**Extract provided**
# Forum Home Renovation Sub Flooring  Footings for Deck - Trying not to over engineer

## jasonv

Trying to determine footing depth for a deck is starting to drive me crazy  :Confused: . I know how to determine footing size it's just depth for braced and unbraced posts that I don't understand. 
Basically to teach myself how to build a timber deck to go around a planned above ground pool I bought a copy Allan Staines Decks book and got a free copy of AS 1684.2 and 1684.4 from work. I'm now confident on all parts of the deck construction other than the footing depths. 
I've already designed the deck and have approval from the council, it's a Complying Development so footing details are not required for approval but are inspected as part of the certification process. 
My deck design (no roof) is freestanding 40m2 with a total of 28 posts (<1m high), a bearer span 2400 and a FLW of 1200.

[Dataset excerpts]
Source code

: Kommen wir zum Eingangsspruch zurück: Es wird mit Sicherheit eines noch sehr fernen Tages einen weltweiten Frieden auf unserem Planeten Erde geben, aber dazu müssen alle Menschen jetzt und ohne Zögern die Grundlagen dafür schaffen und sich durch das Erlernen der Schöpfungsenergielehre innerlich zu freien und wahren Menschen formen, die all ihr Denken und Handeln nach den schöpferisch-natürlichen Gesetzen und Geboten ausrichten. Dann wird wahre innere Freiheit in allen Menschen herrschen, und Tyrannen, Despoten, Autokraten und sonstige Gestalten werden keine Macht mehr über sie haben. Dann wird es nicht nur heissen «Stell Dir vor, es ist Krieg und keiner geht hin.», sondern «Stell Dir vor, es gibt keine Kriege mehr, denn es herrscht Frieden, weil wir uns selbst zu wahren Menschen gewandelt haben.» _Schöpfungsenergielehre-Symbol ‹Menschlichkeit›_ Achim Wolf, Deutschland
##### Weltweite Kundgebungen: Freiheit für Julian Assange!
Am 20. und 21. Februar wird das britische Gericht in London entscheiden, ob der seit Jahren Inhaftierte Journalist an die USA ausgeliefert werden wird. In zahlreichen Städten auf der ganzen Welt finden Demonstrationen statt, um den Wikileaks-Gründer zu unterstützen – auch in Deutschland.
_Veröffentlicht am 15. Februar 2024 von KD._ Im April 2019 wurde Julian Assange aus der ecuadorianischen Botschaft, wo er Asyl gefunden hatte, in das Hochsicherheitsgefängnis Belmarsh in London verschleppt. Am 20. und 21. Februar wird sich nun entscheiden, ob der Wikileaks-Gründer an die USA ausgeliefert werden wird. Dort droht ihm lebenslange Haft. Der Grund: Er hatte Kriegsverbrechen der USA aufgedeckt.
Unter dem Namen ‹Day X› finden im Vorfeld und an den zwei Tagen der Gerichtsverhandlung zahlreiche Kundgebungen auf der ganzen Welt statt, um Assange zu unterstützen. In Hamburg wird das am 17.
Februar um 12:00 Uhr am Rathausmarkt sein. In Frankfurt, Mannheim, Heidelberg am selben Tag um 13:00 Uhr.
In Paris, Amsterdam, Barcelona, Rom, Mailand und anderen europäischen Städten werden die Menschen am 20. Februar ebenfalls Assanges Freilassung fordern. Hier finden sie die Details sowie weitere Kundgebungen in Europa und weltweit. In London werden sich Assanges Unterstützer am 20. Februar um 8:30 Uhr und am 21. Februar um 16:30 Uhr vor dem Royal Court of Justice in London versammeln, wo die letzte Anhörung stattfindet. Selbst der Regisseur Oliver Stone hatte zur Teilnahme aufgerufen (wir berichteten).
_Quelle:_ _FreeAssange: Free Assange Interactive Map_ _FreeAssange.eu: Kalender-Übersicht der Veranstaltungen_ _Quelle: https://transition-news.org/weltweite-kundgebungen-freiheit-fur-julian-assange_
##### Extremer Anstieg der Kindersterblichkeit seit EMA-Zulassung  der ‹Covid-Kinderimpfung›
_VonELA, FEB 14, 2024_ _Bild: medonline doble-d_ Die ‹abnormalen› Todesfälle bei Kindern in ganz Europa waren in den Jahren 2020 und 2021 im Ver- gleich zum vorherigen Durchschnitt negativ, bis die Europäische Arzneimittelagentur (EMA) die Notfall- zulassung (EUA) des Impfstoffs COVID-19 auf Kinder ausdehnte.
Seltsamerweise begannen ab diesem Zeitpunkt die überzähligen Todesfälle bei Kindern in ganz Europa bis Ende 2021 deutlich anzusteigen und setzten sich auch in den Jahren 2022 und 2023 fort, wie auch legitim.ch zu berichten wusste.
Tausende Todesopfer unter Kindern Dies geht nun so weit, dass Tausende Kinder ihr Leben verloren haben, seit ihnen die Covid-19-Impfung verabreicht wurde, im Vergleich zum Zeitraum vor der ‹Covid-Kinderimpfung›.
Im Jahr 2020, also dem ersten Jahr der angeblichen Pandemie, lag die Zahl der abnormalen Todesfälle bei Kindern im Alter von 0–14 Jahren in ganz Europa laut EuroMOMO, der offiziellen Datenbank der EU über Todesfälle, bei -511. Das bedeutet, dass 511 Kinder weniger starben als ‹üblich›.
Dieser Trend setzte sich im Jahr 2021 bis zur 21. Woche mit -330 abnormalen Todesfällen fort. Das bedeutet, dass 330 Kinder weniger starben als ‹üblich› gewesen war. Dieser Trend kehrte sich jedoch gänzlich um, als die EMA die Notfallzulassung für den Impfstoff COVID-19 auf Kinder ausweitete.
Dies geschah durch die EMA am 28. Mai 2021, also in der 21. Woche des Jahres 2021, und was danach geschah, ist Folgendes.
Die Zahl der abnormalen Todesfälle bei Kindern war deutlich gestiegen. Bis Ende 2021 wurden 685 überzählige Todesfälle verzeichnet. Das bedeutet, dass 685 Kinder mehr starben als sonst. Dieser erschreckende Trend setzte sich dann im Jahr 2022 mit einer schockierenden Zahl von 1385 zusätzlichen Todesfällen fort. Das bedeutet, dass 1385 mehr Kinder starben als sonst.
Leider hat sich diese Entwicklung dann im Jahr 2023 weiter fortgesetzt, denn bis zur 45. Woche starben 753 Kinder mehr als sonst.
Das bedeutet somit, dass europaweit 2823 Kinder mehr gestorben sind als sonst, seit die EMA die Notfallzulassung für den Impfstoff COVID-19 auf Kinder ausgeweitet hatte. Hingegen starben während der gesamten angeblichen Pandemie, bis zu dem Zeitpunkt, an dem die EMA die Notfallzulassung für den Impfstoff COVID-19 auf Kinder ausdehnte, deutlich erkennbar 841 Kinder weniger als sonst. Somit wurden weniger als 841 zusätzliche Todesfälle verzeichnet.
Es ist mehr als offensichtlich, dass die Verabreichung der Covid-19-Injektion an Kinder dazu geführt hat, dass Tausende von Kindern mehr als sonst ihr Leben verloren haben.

**What to do**
A – In the deck footing forum post, how many posts does the planned deck have?
B – Write the next part of the deck footing forum post, picking up after its final sentence.

**Written answers**
A – 28 posts

B –
My problem is in Staines' book the footing size tables aren't suitable, it only gives 4 possible footing depths based on area supported per post, the smallest size shown being a supported area per post of 5m2, given mine is less than 1.5m2 per post the footings proposed are way too big.  
If I refer to the 1684.4 that's just too simplistic, Sect 8 just says that cross bracing is required for posts embedment at min of 450mm for a max post height of 1.8m. How can I use information to determine the correct post embedment as my post height is way less than 1.8m (it's only 1m at the heighest point)? 
I know if I go to Sect 8 of 1684.2 then it gives me the tables for every footing depth and post length but it only tells you the bracing capacity in each case nothing else. The problem is I have no idea what the required bracing capacity is.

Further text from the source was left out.